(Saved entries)

=== Section Start ===

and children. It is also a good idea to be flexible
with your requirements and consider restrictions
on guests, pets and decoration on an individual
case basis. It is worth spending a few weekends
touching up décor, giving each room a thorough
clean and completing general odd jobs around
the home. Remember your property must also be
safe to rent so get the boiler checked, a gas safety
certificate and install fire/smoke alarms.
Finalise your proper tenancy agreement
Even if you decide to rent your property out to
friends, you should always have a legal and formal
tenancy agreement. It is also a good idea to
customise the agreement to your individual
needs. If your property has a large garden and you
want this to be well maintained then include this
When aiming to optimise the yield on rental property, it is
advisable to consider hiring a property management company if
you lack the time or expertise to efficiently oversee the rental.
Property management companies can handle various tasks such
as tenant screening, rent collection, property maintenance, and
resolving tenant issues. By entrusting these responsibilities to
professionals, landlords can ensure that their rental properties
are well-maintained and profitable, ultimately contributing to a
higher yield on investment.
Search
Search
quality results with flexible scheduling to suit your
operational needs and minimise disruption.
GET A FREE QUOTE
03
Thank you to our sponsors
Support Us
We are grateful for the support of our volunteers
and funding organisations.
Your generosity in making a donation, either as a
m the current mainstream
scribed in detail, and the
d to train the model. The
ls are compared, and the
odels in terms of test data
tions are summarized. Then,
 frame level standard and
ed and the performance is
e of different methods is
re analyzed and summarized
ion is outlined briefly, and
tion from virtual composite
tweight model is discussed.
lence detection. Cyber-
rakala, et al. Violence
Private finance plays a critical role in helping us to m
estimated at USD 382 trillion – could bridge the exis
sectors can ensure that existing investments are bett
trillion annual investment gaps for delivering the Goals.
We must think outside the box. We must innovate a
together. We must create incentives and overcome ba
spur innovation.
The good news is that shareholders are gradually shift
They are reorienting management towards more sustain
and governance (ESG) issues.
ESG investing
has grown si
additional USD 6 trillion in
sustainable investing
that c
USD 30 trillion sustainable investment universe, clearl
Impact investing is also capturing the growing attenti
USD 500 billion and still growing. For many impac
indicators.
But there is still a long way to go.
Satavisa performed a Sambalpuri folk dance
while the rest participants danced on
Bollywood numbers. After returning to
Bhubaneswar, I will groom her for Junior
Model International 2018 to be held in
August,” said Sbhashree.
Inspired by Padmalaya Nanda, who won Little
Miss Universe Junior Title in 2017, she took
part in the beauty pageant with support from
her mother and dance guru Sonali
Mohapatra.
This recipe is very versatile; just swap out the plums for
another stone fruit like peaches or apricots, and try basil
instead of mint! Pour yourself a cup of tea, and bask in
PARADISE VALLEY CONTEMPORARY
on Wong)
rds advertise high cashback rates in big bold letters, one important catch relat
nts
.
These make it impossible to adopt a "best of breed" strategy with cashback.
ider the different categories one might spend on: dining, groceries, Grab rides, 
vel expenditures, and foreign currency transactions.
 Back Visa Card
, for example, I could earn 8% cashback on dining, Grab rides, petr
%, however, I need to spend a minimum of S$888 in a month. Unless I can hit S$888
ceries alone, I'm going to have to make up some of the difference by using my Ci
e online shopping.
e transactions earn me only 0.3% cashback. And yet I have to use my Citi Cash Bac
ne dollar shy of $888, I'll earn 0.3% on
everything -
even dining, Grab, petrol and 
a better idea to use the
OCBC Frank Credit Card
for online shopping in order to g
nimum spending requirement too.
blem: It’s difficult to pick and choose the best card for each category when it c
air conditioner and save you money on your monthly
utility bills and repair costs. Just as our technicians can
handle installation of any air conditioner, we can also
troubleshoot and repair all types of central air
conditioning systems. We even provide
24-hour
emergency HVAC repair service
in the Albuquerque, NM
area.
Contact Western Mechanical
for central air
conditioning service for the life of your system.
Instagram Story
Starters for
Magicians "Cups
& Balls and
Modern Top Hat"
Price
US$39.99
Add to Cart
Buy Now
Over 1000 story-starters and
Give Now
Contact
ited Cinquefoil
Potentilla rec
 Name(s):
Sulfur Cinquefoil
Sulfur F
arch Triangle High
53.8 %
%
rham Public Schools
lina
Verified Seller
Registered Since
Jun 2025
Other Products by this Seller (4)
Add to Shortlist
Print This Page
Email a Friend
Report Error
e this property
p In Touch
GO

=== Section End ===
=== Section Start ===

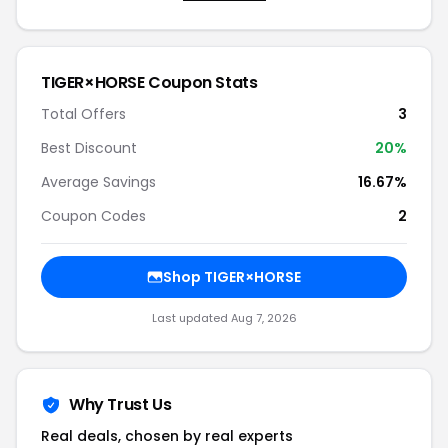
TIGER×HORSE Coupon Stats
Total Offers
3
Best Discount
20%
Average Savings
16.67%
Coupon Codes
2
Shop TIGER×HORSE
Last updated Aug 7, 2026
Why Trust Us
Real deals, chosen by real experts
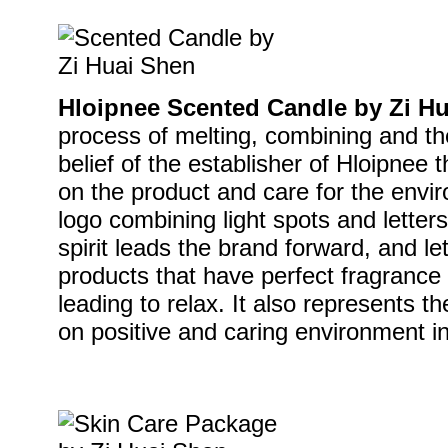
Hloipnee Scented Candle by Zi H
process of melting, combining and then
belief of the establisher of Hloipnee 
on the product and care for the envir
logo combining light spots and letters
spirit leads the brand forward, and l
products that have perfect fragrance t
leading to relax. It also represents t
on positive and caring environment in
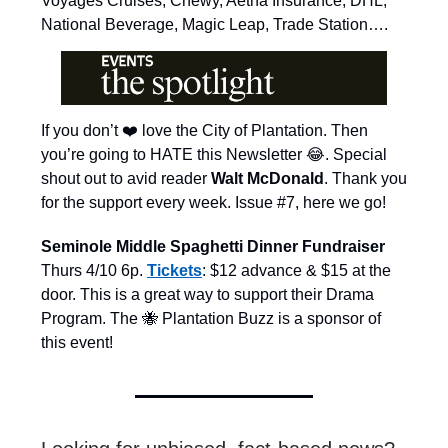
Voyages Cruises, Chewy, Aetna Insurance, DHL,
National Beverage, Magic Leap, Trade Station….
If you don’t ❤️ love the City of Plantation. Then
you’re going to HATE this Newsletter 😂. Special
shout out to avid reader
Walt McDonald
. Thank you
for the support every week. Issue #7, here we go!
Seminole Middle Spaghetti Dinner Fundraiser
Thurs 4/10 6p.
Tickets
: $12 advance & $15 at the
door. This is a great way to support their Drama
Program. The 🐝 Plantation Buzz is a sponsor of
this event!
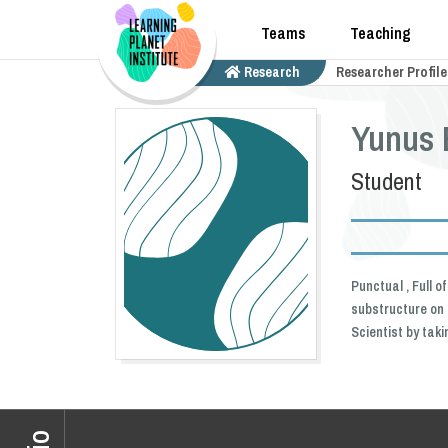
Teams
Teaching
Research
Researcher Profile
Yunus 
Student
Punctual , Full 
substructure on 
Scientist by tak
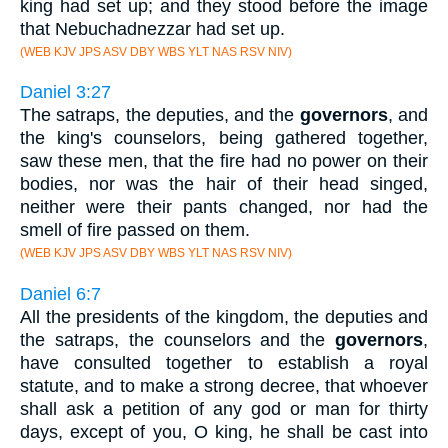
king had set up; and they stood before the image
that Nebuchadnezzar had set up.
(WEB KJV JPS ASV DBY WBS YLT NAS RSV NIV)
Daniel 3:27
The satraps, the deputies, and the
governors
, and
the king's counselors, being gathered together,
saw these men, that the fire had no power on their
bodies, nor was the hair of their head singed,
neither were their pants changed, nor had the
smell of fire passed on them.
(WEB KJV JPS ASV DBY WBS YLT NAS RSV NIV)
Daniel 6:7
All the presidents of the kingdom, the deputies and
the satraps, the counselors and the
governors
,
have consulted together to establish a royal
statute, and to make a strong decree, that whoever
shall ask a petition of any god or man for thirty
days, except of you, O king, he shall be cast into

=== Section End ===

TO DO → Could you reproduce exactly the lines of the entries above, from the one with "Even if you" through the one with "Your generosity in", and nothing else?

RESULT OF THE EXERCISE →
Even if you decide to rent your property out to
friends, you should always have a legal and formal
tenancy agreement. It is also a good idea to
customise the agreement to your individual
needs. If your property has a large garden and you
want this to be well maintained then include this
When aiming to optimise the yield on rental property, it is
advisable to consider hiring a property management company if
you lack the time or expertise to efficiently oversee the rental.
Property management companies can handle various tasks such
as tenant screening, rent collection, property maintenance, and
resolving tenant issues. By entrusting these responsibilities to
professionals, landlords can ensure that their rental properties
are well-maintained and profitable, ultimately contributing to a
higher yield on investment.
Search
Search
quality results with flexible scheduling to suit your
operational needs and minimise disruption.
GET A FREE QUOTE
03
Thank you to our sponsors
Support Us
We are grateful for the support of our volunteers
and funding organisations.
Your generosity in making a donation, either as a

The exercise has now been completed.